Increasing plane risk posed by birds

February 5, 2009 4:14:16 PM PST
With evidence mounting that birds brought down Flight 1549, records uncovered by Eyewitness News show fewer birds being killed even as the risks grow.

Even on the surface, there are signs the Port Authority is failing to control the bird population around LaGuardia. Dig deeper and the data and documents reveal serious short-comings. The Port Authority states "bird strikes have been decreasing" because of its efforts.

While true at JFK, at LaGuardia bird strikes are soaring: from 31 in 2002 to 87 recorded strikes in 2007, up nearly 300 percent. Yet, Fish and Wildlife documents we've obtained show the number of birds killed by the Port Authority has declined each of the last four years, from 595 birds killed or removed in 2004 to just 193 in 2007. We asked the Director of Aviation to explain.

"If you see how aggressive we are every year molting season when geese can't fly, we do an annual round up at Rikers working with DOC and parks," Bill Decota said.

True, the annual roundups have reduced geese on nearby Rikers Island, but elsewhere around the airport, birds have multiplied while bird strikes have tripled. You would think the Port Authority would have revised or stepped up its wildlife plan to attack the growing problem, yet the latest 2008 plan is the same as the initial one put into effect seven years ago.
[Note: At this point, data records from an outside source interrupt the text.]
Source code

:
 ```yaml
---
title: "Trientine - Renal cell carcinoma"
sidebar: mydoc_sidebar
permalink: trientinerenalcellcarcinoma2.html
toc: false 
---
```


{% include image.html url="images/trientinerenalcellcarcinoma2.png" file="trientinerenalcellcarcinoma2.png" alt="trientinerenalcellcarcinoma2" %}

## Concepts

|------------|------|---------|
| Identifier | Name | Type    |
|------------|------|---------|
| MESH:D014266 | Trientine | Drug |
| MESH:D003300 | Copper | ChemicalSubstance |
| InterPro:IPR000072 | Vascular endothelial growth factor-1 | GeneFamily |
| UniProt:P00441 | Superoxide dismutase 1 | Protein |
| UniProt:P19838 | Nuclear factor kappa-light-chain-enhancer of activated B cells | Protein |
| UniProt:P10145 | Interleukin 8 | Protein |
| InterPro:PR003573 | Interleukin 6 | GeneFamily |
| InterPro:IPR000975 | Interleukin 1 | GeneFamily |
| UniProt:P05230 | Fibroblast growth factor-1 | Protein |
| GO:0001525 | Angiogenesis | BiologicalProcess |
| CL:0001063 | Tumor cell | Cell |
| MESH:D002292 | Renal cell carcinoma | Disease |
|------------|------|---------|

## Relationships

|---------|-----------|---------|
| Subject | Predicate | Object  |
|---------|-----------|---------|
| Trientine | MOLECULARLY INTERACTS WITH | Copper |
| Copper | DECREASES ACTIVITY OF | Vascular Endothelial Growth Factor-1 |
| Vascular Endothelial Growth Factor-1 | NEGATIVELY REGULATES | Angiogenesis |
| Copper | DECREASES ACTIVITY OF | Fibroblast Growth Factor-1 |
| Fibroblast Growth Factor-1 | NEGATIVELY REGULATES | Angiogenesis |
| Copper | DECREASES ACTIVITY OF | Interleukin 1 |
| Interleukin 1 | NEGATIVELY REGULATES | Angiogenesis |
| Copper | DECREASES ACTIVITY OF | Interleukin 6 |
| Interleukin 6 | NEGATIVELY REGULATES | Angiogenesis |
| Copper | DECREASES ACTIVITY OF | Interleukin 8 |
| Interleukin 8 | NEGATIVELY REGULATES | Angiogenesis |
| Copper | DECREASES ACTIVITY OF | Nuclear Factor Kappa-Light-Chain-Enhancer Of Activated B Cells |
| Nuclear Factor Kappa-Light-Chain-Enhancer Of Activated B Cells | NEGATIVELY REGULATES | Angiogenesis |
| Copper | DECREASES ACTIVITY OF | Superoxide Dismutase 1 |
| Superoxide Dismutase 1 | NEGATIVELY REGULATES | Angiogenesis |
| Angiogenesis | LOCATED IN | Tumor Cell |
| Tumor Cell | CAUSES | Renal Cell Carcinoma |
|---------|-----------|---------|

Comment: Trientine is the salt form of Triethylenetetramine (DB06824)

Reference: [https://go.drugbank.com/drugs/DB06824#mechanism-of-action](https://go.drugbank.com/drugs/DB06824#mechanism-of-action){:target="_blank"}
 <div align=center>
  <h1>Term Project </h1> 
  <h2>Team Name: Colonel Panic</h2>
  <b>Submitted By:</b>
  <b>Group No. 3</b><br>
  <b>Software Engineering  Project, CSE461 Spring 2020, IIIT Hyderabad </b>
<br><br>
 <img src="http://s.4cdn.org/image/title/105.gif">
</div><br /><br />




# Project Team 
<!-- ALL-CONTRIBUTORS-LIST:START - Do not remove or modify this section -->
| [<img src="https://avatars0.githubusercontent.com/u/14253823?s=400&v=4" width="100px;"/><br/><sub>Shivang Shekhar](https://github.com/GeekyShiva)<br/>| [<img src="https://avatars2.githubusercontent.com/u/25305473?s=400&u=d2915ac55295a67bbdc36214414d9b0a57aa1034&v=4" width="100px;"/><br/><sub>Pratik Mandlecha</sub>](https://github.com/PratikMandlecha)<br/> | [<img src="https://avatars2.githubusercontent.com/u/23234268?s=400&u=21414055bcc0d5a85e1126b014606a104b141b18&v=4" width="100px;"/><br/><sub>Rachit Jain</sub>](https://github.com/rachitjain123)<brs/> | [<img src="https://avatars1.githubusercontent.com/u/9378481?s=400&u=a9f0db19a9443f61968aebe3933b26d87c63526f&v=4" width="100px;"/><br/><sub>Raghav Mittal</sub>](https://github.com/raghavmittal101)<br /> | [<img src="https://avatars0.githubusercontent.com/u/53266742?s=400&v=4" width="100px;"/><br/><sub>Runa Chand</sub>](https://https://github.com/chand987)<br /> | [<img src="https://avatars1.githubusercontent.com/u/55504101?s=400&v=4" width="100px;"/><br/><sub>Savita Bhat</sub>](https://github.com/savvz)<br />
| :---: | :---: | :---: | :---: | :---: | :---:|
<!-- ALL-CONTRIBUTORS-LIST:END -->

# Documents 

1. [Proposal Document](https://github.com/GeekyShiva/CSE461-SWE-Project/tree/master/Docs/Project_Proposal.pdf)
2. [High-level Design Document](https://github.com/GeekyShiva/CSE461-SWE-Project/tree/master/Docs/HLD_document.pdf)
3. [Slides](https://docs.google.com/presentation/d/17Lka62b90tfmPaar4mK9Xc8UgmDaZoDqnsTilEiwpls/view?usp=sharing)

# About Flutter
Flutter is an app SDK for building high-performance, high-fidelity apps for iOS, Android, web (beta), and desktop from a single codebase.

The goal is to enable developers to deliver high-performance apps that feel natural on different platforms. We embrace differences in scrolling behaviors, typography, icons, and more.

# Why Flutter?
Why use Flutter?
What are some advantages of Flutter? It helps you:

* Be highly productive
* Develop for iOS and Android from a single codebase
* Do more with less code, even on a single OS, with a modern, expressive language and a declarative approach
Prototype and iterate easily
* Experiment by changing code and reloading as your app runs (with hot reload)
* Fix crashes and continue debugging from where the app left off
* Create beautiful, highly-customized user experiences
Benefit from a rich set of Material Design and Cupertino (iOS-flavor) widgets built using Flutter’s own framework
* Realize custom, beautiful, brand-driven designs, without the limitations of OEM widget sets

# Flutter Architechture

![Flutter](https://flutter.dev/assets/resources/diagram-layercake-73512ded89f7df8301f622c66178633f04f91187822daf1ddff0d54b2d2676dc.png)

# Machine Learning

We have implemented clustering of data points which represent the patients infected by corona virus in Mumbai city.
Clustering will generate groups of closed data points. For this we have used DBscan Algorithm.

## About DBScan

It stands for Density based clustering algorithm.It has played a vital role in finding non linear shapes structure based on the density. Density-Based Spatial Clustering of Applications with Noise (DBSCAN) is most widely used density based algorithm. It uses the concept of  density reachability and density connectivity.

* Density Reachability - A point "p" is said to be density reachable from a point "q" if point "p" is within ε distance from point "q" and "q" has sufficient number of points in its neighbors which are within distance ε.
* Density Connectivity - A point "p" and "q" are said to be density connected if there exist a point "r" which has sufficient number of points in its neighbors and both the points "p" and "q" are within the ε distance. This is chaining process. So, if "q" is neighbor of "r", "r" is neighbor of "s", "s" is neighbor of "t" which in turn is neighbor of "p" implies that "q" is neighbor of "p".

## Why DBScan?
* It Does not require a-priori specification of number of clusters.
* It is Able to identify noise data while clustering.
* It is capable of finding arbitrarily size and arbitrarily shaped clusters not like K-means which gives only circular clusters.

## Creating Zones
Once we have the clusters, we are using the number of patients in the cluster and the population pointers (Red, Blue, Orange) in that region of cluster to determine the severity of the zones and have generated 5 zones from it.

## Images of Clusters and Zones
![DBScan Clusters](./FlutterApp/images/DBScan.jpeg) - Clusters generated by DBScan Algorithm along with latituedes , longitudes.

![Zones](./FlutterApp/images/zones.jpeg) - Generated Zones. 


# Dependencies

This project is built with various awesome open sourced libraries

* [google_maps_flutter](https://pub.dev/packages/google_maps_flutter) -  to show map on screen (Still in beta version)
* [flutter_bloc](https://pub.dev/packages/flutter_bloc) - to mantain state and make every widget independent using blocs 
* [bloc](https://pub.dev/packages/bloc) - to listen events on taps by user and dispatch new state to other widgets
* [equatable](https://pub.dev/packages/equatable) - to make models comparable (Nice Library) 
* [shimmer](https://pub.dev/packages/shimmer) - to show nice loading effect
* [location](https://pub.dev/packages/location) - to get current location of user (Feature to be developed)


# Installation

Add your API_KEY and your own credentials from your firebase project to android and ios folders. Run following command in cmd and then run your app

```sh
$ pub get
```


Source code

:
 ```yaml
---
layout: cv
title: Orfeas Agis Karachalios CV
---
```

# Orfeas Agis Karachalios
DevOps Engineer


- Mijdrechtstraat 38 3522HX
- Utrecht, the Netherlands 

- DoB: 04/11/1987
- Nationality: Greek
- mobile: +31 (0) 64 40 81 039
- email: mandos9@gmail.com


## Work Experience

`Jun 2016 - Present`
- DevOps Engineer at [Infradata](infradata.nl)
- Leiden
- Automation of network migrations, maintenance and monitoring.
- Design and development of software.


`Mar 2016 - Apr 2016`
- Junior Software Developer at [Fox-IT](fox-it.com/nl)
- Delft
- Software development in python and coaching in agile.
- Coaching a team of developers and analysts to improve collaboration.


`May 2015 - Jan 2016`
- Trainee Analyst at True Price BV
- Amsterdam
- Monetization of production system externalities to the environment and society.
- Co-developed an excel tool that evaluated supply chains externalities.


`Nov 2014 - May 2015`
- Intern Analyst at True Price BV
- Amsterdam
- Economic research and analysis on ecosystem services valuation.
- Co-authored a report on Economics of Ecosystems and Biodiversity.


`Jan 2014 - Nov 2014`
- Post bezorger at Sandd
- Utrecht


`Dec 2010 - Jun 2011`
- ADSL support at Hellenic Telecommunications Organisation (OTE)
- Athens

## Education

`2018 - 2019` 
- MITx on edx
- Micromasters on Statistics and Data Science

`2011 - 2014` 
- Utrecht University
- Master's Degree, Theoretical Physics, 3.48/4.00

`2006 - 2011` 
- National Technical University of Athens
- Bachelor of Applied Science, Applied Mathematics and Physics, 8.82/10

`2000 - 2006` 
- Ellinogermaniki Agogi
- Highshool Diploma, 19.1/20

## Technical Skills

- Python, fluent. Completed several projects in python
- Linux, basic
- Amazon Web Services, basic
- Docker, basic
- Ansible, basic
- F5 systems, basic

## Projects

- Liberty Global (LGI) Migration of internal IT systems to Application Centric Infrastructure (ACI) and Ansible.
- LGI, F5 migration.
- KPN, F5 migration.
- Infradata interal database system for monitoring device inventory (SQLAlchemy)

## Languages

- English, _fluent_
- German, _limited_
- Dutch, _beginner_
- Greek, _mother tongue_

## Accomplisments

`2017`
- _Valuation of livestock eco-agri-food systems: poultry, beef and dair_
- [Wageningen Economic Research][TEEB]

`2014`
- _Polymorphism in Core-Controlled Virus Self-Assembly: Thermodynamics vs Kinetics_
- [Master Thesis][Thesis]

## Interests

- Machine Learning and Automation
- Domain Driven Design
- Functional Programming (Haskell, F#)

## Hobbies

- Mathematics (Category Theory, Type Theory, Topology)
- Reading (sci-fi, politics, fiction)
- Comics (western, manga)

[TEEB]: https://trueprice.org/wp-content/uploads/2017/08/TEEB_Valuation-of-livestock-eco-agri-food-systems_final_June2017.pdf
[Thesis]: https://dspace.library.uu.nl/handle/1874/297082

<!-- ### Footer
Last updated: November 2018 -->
"You take a look at things like bird radar. Bird radar is something that wasn't around 10 years ago," he said.

When we asked if bird radar exists at LaGuardia? "There is no bird radar at LGA," he replied.

"They are not doing their job," wildlife biologist Steven Garber, who worked for the Port Authority in the 1990s. "The number of bird strikes is increasing. What they are doing is inadequate. They have to be working harder and instead what you see is that they are working less."

And the last decade is filled with close calls involving bird strikes at LaGuardia: "engine flame outs", "emergency landings," "shattered windshields" and the closest of close calls, Flight 1549, which increasingly appears to have been brought down by birds.

Decota agrees that the warning signs are very serious.

"Absolutely, every bird strike is taken seriously. Every return of every aircraft to the airport is treated seriously.... There's nothing about LaGuardia's Bird Wildlife Management program that isn't very aggressive and very directed toward protecting people and property."

So why then did it take just minutes to find a wide open trash dumpster at a LaGuardia terminal -- a direct violation of their own wildlife management plan that calls for "the elimination of open dumpsters" that could attract birds.

"You would think that right after this crash that they would have people making sure that they are on top of everything, especially the things they are telling the press they're doing," Garber said.

Port Authority says when it comes to bird strikes, LaGuardia is as safe or safer than any other large airport in the country.

We checked it out. Comparing LaGuardia with Logan International in Boston, both airports surrounded by water, LaGuardia has averaged 77 bird strikes per year during the last 3 years. Logan has significantly fewer, averaging 65 strikes per year.